Movie Reviews – More Harm than Good?

Before I decide to see any movie in the cinema, I always look at the reviews. A film review can tell me whether a movie is a waste of time or not, and makes my cinema-attendance much cheaper. I find comfort knowing that the next two hours of my life will tick off all of the boxes that I require for a movie. Critics can spot meaning and beauty in a film that may be unnoticeable to the un-trained eye, allowing for a greater appreciation of the art. Leader-boards are generated, ranking the reception of movies to establish the must-sees and the life-changers. It’s a bit of a cycle; the movies shape the reviews, the reviews shape the public’s interest, and the public’s interest shapes the movies. But are they as important as they seem? The Gryphon looks at movie reviews and whether they are helpful for audiences or serve to damage the film industry.

Movie reviews don’t always matter to the general public, while some Marvel movies, like ‘Thor: The Dark World’ (2013), persuaded moviegoers to spend their money despite unimpressed critics. With a huge fan base and an established appeal from the comics, audiences did not care about the repeated plot structure of superhero movies, as that is what they seem to like. But why is it that the Avengers can get away with unoriginal concepts, while DC superheroes can’t? While the Marvel Cinematic Universe’s first film, ‘Iron Man’ (2008), received rave reviews for giving new energy into comic book movies, the DC Cinematic Universe’s first film, ‘Man of Steel’ (2013) was critically underwhelming. These first reviews set a precedent for the rest of the franchises, with DC’s current total box office revenue being on average significantly less to Marvel. Clearly reviews make a difference to the public, so when DC’s ‘Wonder Women’ (2017) was well received well by critics, it still had a smaller box office to both of Marvel’s movies the same year, ‘Spider-Man: Homecoming’ and ‘Guardians of the Galaxy Vol. 2’.

Critics must be sick of films that are nothing but temporary aesthetic fulfilment, and therefore make bad reviews that the general public may still enjoy.

There seems to be a current trend of ‘okay’ movies, which is not satisfactory enough for critics anymore, with big blockbusters like ‘Passengers’ (2016) being hugely panned. It was held to be unremarkable and formulaic, with any intensity in the pivotal scenes being diminished by the predictability of the ending. Critics must be sick of films that are nothing but temporary aesthetic fulfilment, and therefore make bad reviews that the general public may still enjoy. Meanwhile, movies like ‘Get Out’ (2017) received huge acclaim for being clever, topical and inciting self-examination, something rare in horror movies. However, if horror movies commonly reflected society rather than relied on jump scares to fuel your adrenaline, how long would it take for this to become predictable for viewers ?

Poor or average reviews create a preconceived notion of what you will get out of a movie, when in reality this is completely subjective.

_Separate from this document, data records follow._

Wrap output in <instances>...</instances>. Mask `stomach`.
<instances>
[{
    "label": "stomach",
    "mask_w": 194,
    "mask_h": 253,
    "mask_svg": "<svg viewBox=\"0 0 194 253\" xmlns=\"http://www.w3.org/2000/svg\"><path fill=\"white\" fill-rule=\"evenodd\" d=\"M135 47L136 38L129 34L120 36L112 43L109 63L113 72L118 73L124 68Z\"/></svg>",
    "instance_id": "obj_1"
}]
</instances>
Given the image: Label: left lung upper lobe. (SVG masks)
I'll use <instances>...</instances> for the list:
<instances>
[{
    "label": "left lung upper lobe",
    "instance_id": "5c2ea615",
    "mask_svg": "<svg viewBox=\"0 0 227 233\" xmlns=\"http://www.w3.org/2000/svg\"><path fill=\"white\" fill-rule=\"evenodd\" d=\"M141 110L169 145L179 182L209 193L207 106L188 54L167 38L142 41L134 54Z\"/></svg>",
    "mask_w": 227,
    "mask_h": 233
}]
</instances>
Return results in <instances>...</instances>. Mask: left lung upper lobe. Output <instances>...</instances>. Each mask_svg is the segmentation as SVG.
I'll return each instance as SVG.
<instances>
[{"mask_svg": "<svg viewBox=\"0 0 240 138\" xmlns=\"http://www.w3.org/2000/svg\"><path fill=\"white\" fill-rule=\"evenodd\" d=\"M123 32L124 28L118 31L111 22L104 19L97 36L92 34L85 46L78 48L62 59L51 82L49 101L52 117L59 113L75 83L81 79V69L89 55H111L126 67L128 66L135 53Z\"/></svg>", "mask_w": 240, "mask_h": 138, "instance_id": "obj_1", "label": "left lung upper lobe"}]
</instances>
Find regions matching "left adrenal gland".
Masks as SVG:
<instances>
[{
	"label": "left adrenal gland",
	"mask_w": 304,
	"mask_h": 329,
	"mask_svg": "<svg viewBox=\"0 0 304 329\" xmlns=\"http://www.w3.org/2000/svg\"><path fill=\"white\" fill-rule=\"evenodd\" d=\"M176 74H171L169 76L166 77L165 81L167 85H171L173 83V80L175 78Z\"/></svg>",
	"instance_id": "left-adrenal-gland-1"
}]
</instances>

People relate to movies differently due to their own experiences and personalities, and so being told how to think by someone who is going in to a movie with different expectations and requirements for contentment than you would be absurd. When ‘Suicide Squad’ (2016) received poor critical reviews, fans called for the boycott of review website ‘Rotten Tomatoes’, due to the bad reviews leading to less people going to see it. The success of the film-maker is in the hands of the critic, as they can manipulate the public’s thoughts about a film, and therefore their likelihood to watch it and generate income for the movie-industry. Reviews are helpful for those who do not find ‘okay’ movies satisfactory, but for the majority of the general public who watch movies as a distraction and entertainment, reviews can be a hindrance to the film industry.